Initiatives antipesticides : Fragile majorité

 

Selon les premiers sondages, les deux initiatives antipesticides soumise au vote populaire le 13 juin recueilleraient une majorité de soutiens, mais une majorité trop faible pour que nous puissions nous convaincre de leur victoire finale (d'autant qu'une majorité populaire nationale ne leur suffit pas, et qu'il leur faut aussi une majorité populaire dans une majorité de cantons). Les deux initiatives anti-pesticides sont soumises au peuple sans contre-projet, ce qui rend le choix plus sommaire, et nous convainc de les soutenir toutes deux, quelque critique que nous ayons à formuler à l'une ou l'autre. Le soutien quasi équivalent aux deux initiatives suggère d'ailleurs qu'aucune différenciation n'est faite entre elles, alors que certains soutiens de la deuxième s'opposent à la première. Les initiatives sont massivement soutenues dans les villes mais repoussées dans les campagnes, et divisent le monde paysan, parce qu'elles portent une critique radicale de la politique agricole menée en Suisse, et des pratiques agricoles dominantes.

Des agriculteurs dans la dépendance de l'agrochimie qui les empoisonne

Dans "Le Courrier" du 1er avril, le viticulteur genevois Yves Batardon résume son dilemme : "nous, paysans et paysannes, nous avons à choisir entre la peur de perdre les aides liées à la technocratique politique agricole PA 22 et le désir de participer à l'agriculture biologique". Lui votera pour l'initiative "pour une Suisse sans pesticide de synthèse" et contre l'initiative "Eau propre", à qui il reproche de stigmatiser l'agriculture. Pour autant, il ne nie pas "la part de responsabilité de l'agriculture face à l'état de la nature", ni la faiblesse de la "posture de victime (qui) enlève aux paysans.nes toute velléité d'imaginer un autre possible que celui prôné par l'Office fédéral de l'agriculture", alors qu'ils sont les premiers menacés par l'exposition aux pesticides. Yves Batardon invite agriculteurs et agricultrices à abandonner leurs "peurs du changement". La faîtière agricole genevoise, AgriGenève, est évidemment d'un autre avis : elle appelle à refuser les deux initiatives en expliquant qu'elles seraient dangereuses toutes deux pour l'agriculture suisse et genevoise. AgriGenève assure qu'il n'est pas possible de se passer totalement de pesticides de synthèse sans faire baisser la production de 25 à 40 %, augmenter ses coûts et les prix à la consommation et les importations de produits soumis à des normes moins sévères qu'en Suisse. Mais des agricultrices et des agriculteurs contestent ce pessimisme, rappellent qu'un millier de fermes disparaissent chaque année. et font valoir que les deux initiatives étant constitutionnelles, ce sont les lois et les ordonnances d'application qui détermineront leur application.

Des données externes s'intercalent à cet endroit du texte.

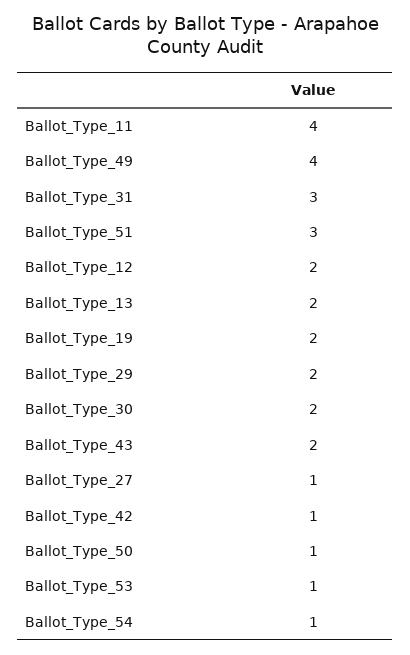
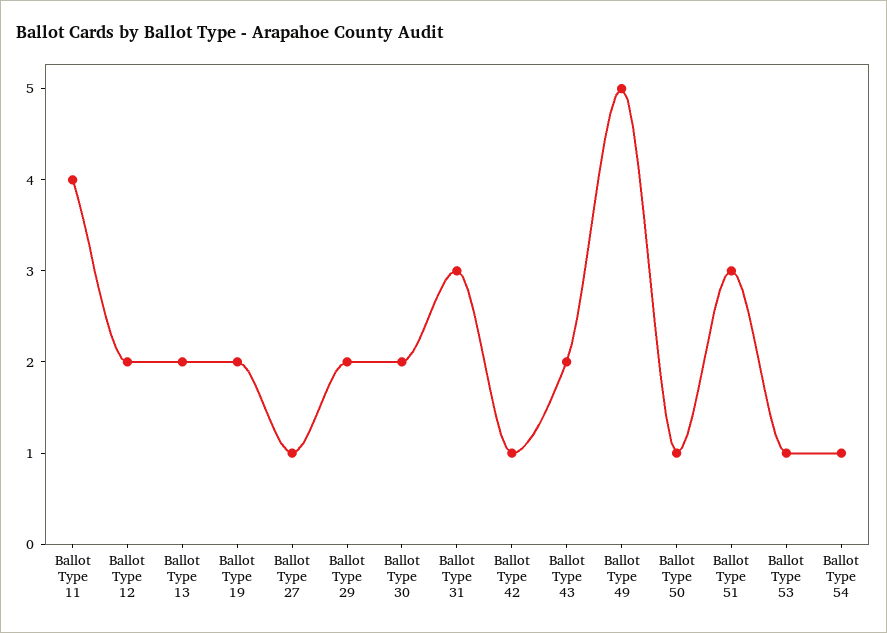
  {
    "Ballot_Type_11": 4,
-   "Ballot_Type_49": 4,
+   "Ballot_Type_49": 5,
    "Ballot_Type_31": 3,
    "Ballot_Type_51": 3,
    "Ballot_Type_12": 2,
    "Ballot_Type_13": 2,
    "Ballot_Type_19": 2,
    "Ballot_Type_29": 2,
    "Ballot_Type_30": 2,
    "Ballot_Type_43": 2,
    "Ballot_Type_27": 1,
    "Ballot_Type_42": 1,
    "Ballot_Type_50": 1,
    "Ballot_Type_53": 1,
    "Ballot_Type_54": 1
  }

L'agriculture pèse un tiers des émissions de gaz à effet de serre. "On doit sortir l'agriculture de sa dépendance à l'agrochimie", résume l'agricultrice neuchâteloise Anne Morier-Genoud, de l'Association des petits paysans. Qui récuse l'affirmation selon laquelle "on ne peut pas faire sans pesticides, que ce n'est pas rentable" : ce sont "des bêtises" : on peut, dans le délai de dix ans posé par l'initiative "pour une Suisse sans pesticide", trouver les moyens de s'en passer. Les prix à la production risquent d'augmenter, mais on peut ne pas les répercuter sur les prix à la consommation : "la marge sur le bio, c'est le distributeur qui la prend aujourd'hui, pas le producteur"... La vigneronne genevoise Emilienne Hutin Zumbach l'assure : "les solutions existent aujourd'hui. (...) Nous devons prendre un positionnement fort si nous voulons réellement changer les choses". Ce positionnement fort, les deux initiatives le proposent. Quant aux solutions alternatives, sans produits de synthèse, la recherche, en Suisse même, les peaufine.

Là encore, l'antienne "il n'y a pas d'alternative" n'est qu'un exorcisme. Premières victimes des pesticides de synthèse, les agriculteurs ont bien tort d'y prendre part, à cet exorcisme qui n'a pas pour fonction de les soustraire à une malédiction, mais de les maintenir dans la dépendance des grands producteurs de pesticides...qui les empoisonnent. Méthodes de dealers.